I don’t want to make it sound like it’s all butterflies and rainbows because sure, at times they really, really bug him to the point that he can hardly stand it. And boy howdy he has perfected the art of being a tease. But we make the most of it and I think we’ll all survive 🙂
Point out the good things
Having your boy as the youngest is a different situation but you can give him some pretty special privileges too. Even if these so called “privileges” include things you’re doing anyway, you can juice them up when you talk to him. And if you do it in front of the girls it will make him feel about ten feet tall. You can tell him things like how lucky he is that he’s the only boy because he gets to________ or _ . Fill in that blank with things he’s doing anyway: have a skateboard, go to a basketball game with his dad, stand up to go to the bathroom (ha!). Anything to make him feel like being different is special.
I think it’s really important to get your girls on board too…have them help you build him up and tell him how cool he is. I hope that helps!
Building a positive relationship with boys
And then a question about fostering positive relationships with boys:
You and Max obviously have a wonderful relationship, which is saying something as he is in those turbulent teen years. I have three boys (4, 3, and 4 months), and I desperately want to build a positive relationship with them, but sometimes I feel like all I do with my older two is nag and scold (I know a lot of that has to do with their ages). What things have you done with Max through the years, particularly his preschool years, to foster and develop the positive relationship you two have?
I think that does have to do with the ages of your boys, but I think it’s so smart to think about this from the time kids are young. And you are very nice to send over that compliment because although our relationship could always use work, I really do work on it.
Good relationships take work
I always remind myself that a great relationship isn’t just going to materialize out of thin air…it has to be nurtured and worked on from the beginning.
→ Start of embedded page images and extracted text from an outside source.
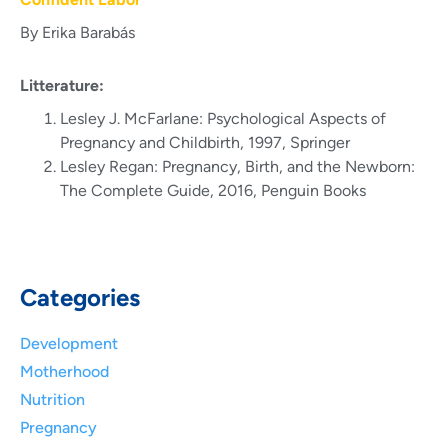
By Erika Barabás
Litterature:
Lesley J. McFarlane: Psychological Aspects of
Pregnancy and Childbirth, 1997, Springer
Lesley Regan: Pregnancy, Birth, and the Newborn:
The Complete Guide, 2016, Penguin Books
Categories
Development
Motherhood
Nutrition
Pregnancy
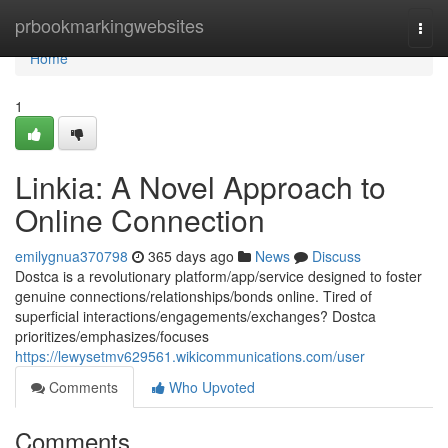
Home
prbookmarkingwebsites
Togg
navi
Home
1
Linkia: A Novel Approach to
Online Connection
emilygnua370798
365 days ago
News
Discuss
Dostca is a revolutionary platform/app/service designed to foster
genuine connections/relationships/bonds online. Tired of
superficial interactions/engagements/exchanges? Dostca
prioritizes/emphasizes/focuses
https://lewysetmv629561.wikicommunications.com/user
Comments
Who Upvoted
Comments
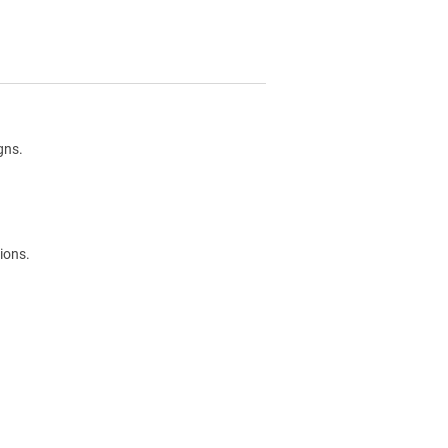
gns.
ions.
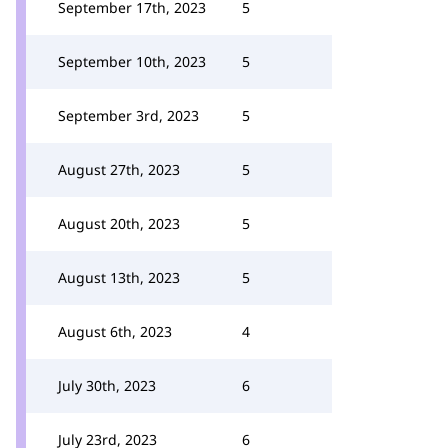
September 17th, 2023
5
September 10th, 2023
5
September 3rd, 2023
5
August 27th, 2023
5
August 20th, 2023
5
August 13th, 2023
5
August 6th, 2023
4
July 30th, 2023
6
July 23rd, 2023
6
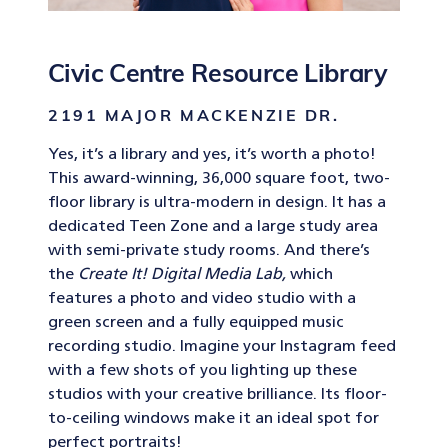
Civic Centre Resource Library
2191 MAJOR MACKENZIE DR.
Yes, it’s a library and yes, it’s worth a photo!
This award-winning, 36,000 square foot, two-
floor library is ultra-modern in design. It has a
dedicated Teen Zone and a large study area
with semi-private study rooms. And there’s
the
Create It! Digital Media Lab,
which
features a photo and video studio with a
green screen and a fully equipped music
recording studio. Imagine your Instagram feed
with a few shots of you lighting up these
studios with your creative brilliance. Its floor-
to-ceiling windows make it an ideal spot for
perfect portraits!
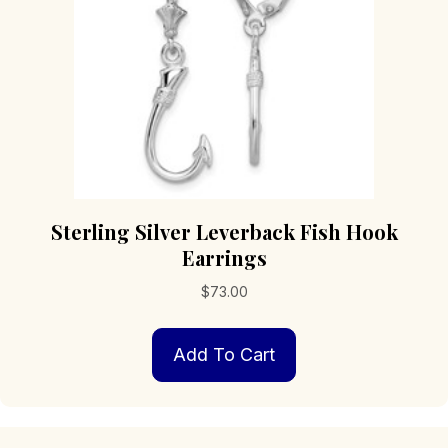
Sterling Silver Leverback Fish Hook
Earrings
$
73.00
Add To Cart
I went to a conference a while back and took some notes that I think about all the time when pondering how to nurture my relationships with my kids.
Do your Homework
I shared on the blog all those ideas, but the one I love the most that can really be related the most to the preschooler age you asked about is “Do your homework.” Find out what makes them tick even though it will most probably be vastly different from what makes you tick. Take an active interest in what they are interested in. If it’s important to them, make it important to you. I am still working on this and am sorry to report that I still don’t know all the sports teams nor do I have an infatuation with doing back-tucks on the trampoline. It’s a continual process.
Talk side-by-side rather that face-to-face
I have to say that I have changed my mind about #3 from that list though, at least with Max. Our best talks are those that do not include eye contact, or even undivided attention. I have found that Max opens up more when I’m doing something and he can just talk and talk while I listen and work. Good conversations tend come when we are working on something together or driving in the car. (That’s why I justify making cookies together when he gets home from school every now and then…he opens up like a book and I love it.)
Five-facet reviews really help as well. They help Dave and I know exactly what Max (and everyone else) needs and then we can apply that to how we talk and communicate with them.
So there you go: some ideas for nurturing boys.